# Blower belt won't stay on



## jarheaddoc (Sep 4, 2012)

Ariens 924073

The belt for the blower on this machine keeps jumping off the drive sheave. The machine worked fine before I removed the blower for other work I needed to do to the machine.

I am assuming that I put the machine back together correctly because the bolts lined up and nothing looks crooked. I did move the belt finger when I took it apart.

The first time I put it back together the auger ran by itself at full speed and the belt jumped the sheave. The second time the auger only moved when the clutch lever was pushed, then the belt came off the sheave.

I have missed something simple, I'm sure.

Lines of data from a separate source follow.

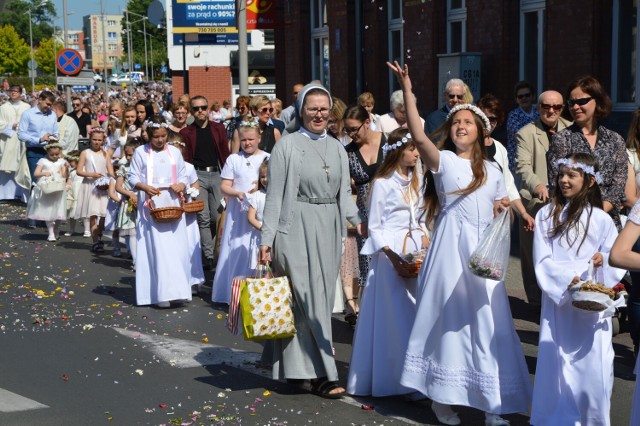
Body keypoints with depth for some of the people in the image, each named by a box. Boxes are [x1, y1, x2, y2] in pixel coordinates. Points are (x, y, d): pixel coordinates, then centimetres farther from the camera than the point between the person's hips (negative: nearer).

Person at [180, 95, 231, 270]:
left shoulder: (218, 128, 11)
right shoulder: (186, 132, 6)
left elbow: (225, 153, 12)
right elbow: (185, 159, 4)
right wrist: (186, 180, -4)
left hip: (216, 174, 1)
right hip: (198, 175, -1)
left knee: (218, 216, -3)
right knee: (203, 218, -4)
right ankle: (208, 256, 0)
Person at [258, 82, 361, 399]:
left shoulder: (337, 148, 12)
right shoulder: (287, 145, -3)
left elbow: (344, 192, 16)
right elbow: (275, 195, -4)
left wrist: (357, 220, 0)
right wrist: (267, 238, -8)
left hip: (329, 229, 6)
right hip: (297, 228, -6)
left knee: (323, 297, 9)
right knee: (309, 298, -7)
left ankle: (296, 360, 24)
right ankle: (322, 374, -4)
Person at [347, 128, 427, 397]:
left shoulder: (417, 181, 14)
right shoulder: (383, 183, -5)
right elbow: (374, 227, -5)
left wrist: (426, 245, 2)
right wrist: (392, 255, -15)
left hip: (416, 252, 6)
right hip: (390, 253, -6)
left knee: (416, 314, 3)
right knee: (392, 316, -5)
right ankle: (388, 377, 3)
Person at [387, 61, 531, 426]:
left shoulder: (492, 170, 15)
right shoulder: (443, 160, 0)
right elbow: (419, 136, -19)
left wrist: (502, 209, -1)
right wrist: (407, 91, -27)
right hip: (451, 248, -4)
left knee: (486, 323, 1)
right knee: (449, 319, 0)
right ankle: (442, 397, 11)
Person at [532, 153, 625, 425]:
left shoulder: (601, 219, 1)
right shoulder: (546, 215, 2)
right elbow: (542, 261, -4)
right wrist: (568, 281, -18)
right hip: (557, 302, 1)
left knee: (592, 366, -1)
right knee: (555, 365, 4)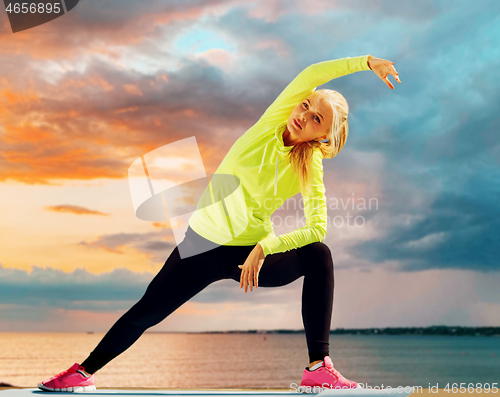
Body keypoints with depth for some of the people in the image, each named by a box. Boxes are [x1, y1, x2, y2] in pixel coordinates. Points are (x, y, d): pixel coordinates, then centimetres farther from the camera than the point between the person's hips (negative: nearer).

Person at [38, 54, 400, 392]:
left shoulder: (310, 169, -8)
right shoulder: (272, 123, -7)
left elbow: (318, 228, -17)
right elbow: (311, 75, -20)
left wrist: (265, 247, -26)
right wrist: (367, 61, -24)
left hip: (252, 252, 0)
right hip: (203, 242, 1)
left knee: (318, 254, -24)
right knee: (147, 312, 0)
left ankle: (319, 368, -21)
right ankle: (84, 372, 23)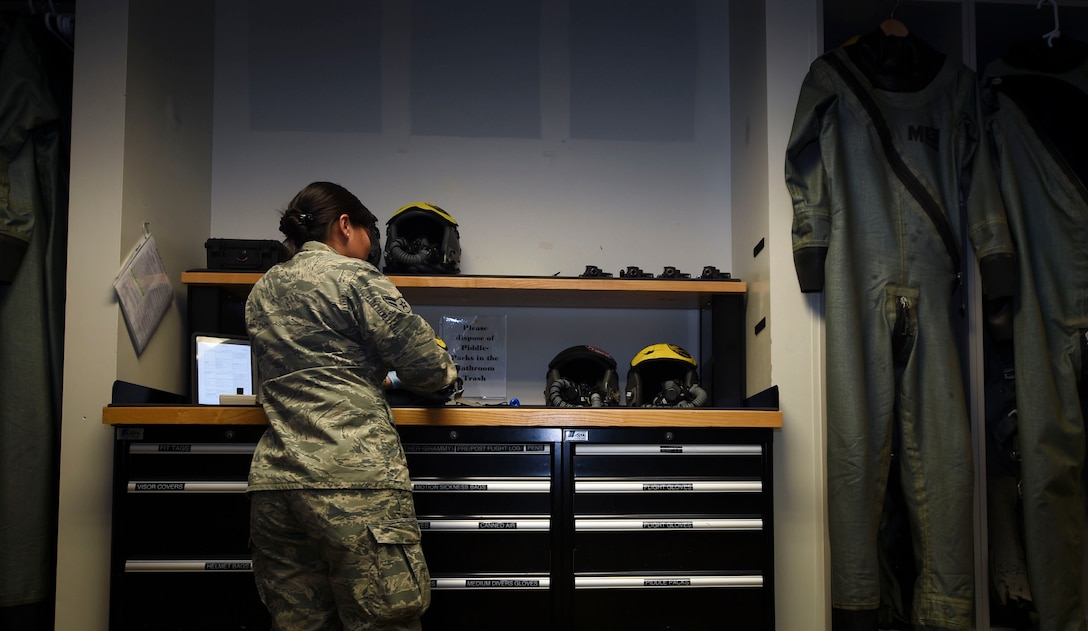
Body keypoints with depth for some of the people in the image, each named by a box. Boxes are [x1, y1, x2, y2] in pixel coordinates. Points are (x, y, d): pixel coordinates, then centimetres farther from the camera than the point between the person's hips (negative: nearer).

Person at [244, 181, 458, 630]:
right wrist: (445, 371, 19)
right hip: (353, 481, -7)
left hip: (274, 483, 8)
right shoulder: (353, 276, -1)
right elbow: (425, 366, -2)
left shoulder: (261, 293, 21)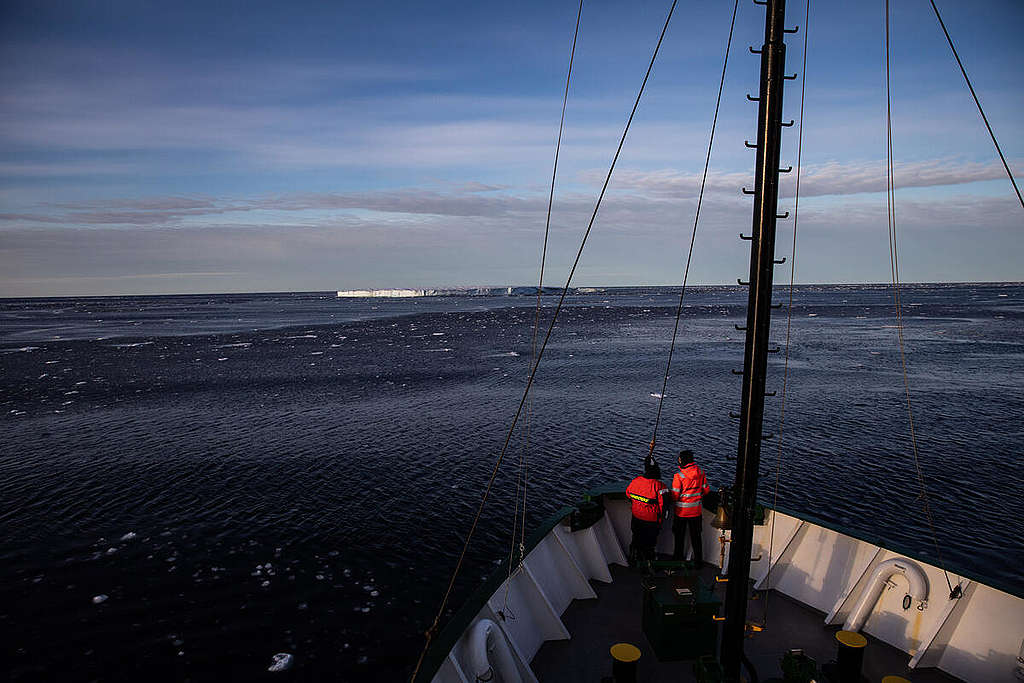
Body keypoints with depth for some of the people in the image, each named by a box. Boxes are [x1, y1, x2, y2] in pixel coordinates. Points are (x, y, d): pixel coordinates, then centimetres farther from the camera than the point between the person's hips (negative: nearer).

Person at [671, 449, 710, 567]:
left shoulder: (678, 476, -21)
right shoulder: (700, 472, -7)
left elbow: (675, 496, -17)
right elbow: (706, 490, 3)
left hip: (681, 511, -3)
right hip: (696, 510, 3)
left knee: (679, 536, 15)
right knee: (696, 536, 16)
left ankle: (678, 558, 28)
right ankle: (698, 560, 23)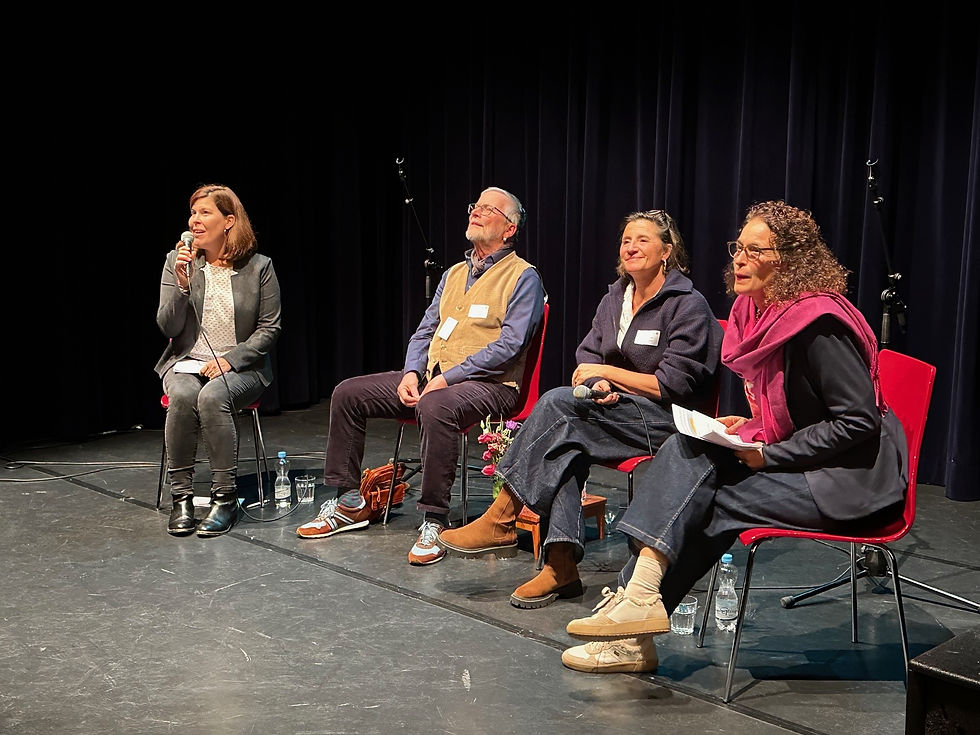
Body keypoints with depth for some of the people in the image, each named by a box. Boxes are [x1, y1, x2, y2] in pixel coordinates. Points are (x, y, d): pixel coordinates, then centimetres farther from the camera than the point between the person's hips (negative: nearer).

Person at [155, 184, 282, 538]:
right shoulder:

I didn't find much of an answer in the manuals I have for this machine.


----------



## HCBPH (Mar 8, 2011)

I assume what you're calling a belt finger is some form of belt keeper. I'm guessing you have one on the wrong side of the belt or misaligned.

Post some pictures and I'm sure someone can help you out. This is assuming all the pulleys etc are correctly aligned and teh auger housing hooked up correctly.


----------



## td5771 (Feb 21, 2011)

Make sure the belt guard "fingers" are on the outside of the belt

There is always the possibility of the wrong belt.

I rarely order the factory belt. I use off the shelf belts but you have to ensure you have the right profile (v shape)or it will not sit right in the groove.


----------



## jtclays (Sep 24, 2010)

doc, Is the auger pulley on the back of the blower housing inline with the small pulley on the engine? Is the auger pulley wobbly or bent? Check too that the spring for the brake assembly is still there and this underside "belt finger" is in place. Also it may be possible the rod, just below the belt finger I have pictured (where the blower housing hooks over) has cracked a weld during re-assembly? That could cause the blower to tractor mounting to wobble under load. Just throwing out ideas beyond it likely being a wrong belt.


----------



## jarheaddoc (Sep 4, 2012)

JT,
I will take a look at the stuff you suggest once it warms up enough to go outside for more than one second. Zero would be warm right now!


----------